# [List of tasks]
A) Reproduce the part of the post on the extended edition of "The Fellowship of the Ring" starting at "Wednesday, December 28, 2005" and ending at "and twenty-eight minutes.".
B) According to the post on the extended edition of "The Fellowship of the Ring", what is the movie's total run time in that edition?

# [Page extract]
○ ○ ○ ○ ○

Wednesday, December 28, 2005

Extended Edition

Ahem: Movie Geek Rambling To Follow. Proceed At Your Own Risk.

I have just finished watching the extended edition of “The Fellowship of the Ring,” the first movie in the Lord of the Rings trilogy. For those of you who haven’t been paying close attention, the Lord of the Rings movies were released in the theatre and on DVD in one version, and then later re-released in an “Extended Edition.” In the case of the first movie, “extended” means “thirty minutes longer,” bringing the total run time up to a whopping three hours and twenty-eight minutes.

I’m always interested in the various choices that are made in the theatrical release and subsequent director’s cut or extended editions of movies. The basic assumption in releasing the extra material is, I assume that the director’s true vision didn’t make it to the screen in its full manifestation because of the marketing-based concerns of various studio big-heads who think that the public isn’t going to put up with a 208 minute movie. Three hours is stretching the general public’s attention span, so why push it? I think that was probably the case with “The Fellowship of the Ring.”

I thoroughly and completely enjoyed the extended edition. I’ve seen the regular size several times, so I know it pretty well, and I was able to tell what had been added back on for the jumbo version. In this case, the difference between the two movies was incredibly simple: the extended edition added more depth, detail, and background to almost every aspect of the story, and I loved every addition. None of the extensions changed the nature of the plot or the depiction of any of the characters, but simply seemed to bring the movie even closer to the book. As such, this brief recommendation comes down to just that: If you enjoyed the theatrical release and would like to see thirty minutes of additions sprinkled pretty equally throughout the whole movie, definitely check it out. If the land of Hobbits and Elves and such was fleshed out about as well as you cared about in the shorter version, skip the epic edition.

○ ○ ○ ○ ○

# [Given data]
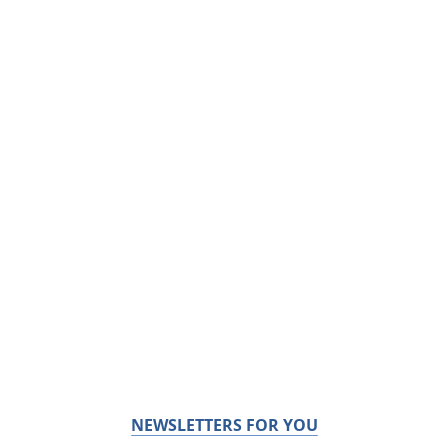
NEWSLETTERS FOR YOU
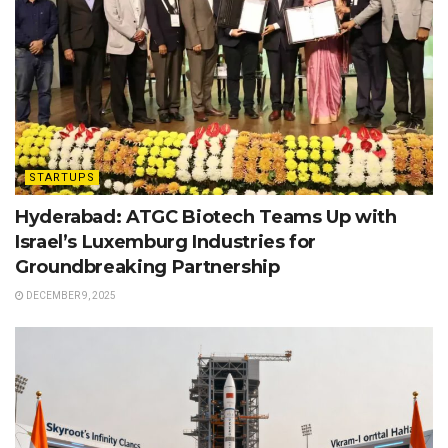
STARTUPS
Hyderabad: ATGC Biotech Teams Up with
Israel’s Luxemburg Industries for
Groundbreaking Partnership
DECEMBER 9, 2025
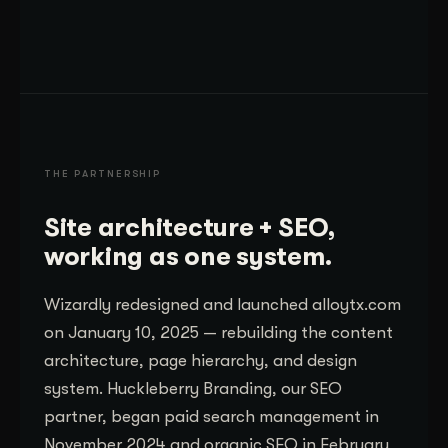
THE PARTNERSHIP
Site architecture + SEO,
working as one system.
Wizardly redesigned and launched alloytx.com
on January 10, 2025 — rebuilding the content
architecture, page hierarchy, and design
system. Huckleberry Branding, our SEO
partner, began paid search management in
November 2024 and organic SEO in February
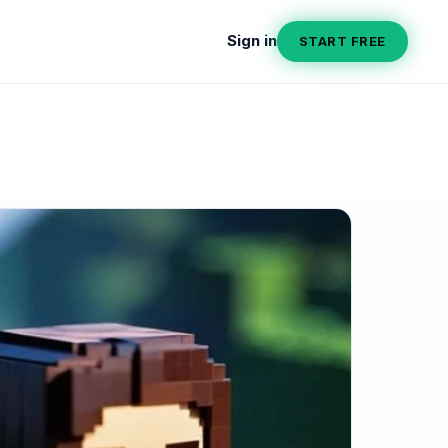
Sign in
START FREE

○ ○ ○ ○ ○

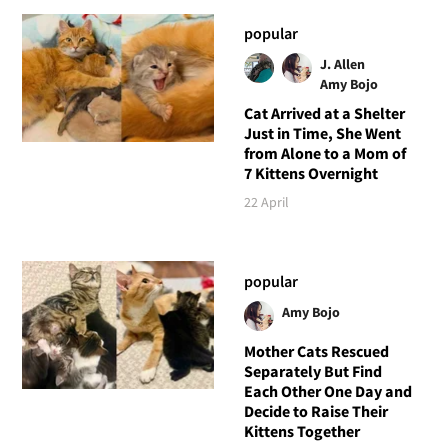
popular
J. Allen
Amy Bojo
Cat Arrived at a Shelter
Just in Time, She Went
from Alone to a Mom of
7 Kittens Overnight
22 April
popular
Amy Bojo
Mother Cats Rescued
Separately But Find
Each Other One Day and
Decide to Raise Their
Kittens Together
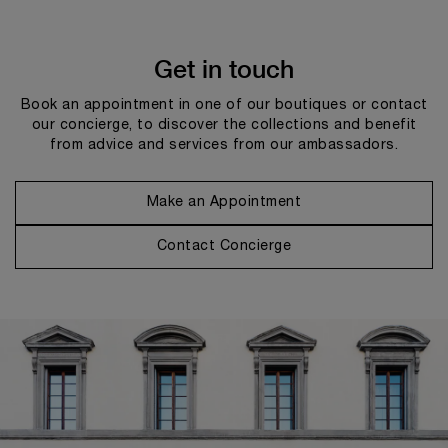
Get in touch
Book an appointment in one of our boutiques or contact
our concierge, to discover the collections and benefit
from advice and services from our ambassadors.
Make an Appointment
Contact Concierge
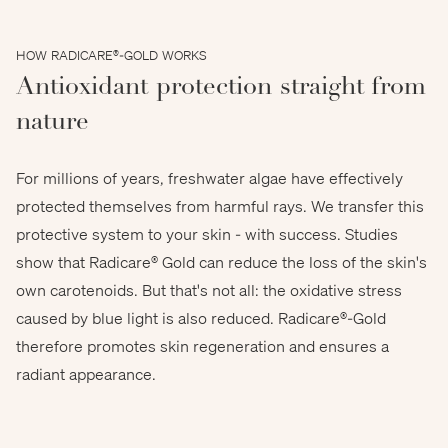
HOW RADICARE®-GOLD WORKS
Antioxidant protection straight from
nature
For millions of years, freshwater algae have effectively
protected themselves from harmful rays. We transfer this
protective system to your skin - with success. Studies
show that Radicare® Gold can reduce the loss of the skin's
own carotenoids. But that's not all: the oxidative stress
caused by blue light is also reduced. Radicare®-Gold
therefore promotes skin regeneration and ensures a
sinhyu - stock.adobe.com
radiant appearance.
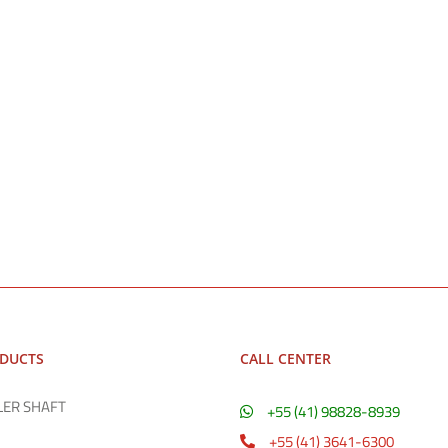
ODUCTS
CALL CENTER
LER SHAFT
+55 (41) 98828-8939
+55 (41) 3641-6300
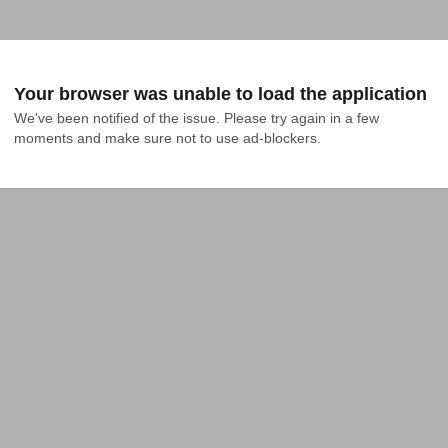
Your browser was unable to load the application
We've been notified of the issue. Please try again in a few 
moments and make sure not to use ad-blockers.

○ ○ ○ ○ ○

# [Expected results]
A)
Wednesday, December 28, 2005

Extended Edition

Ahem: Movie Geek Rambling To Follow. Proceed At Your Own Risk.

I have just finished watching the extended edition of “The Fellowship of the Ring,” the first movie in the Lord of the Rings trilogy. For those of you who haven’t been paying close attention, the Lord of the Rings movies were released in the theatre and on DVD in one version, and then later re-released in an “Extended Edition.” In the case of the first movie, “extended” means “thirty minutes longer,” bringing the total run time up to a whopping three hours and twenty-eight minutes.

B) Three hours and twenty-eight minutes.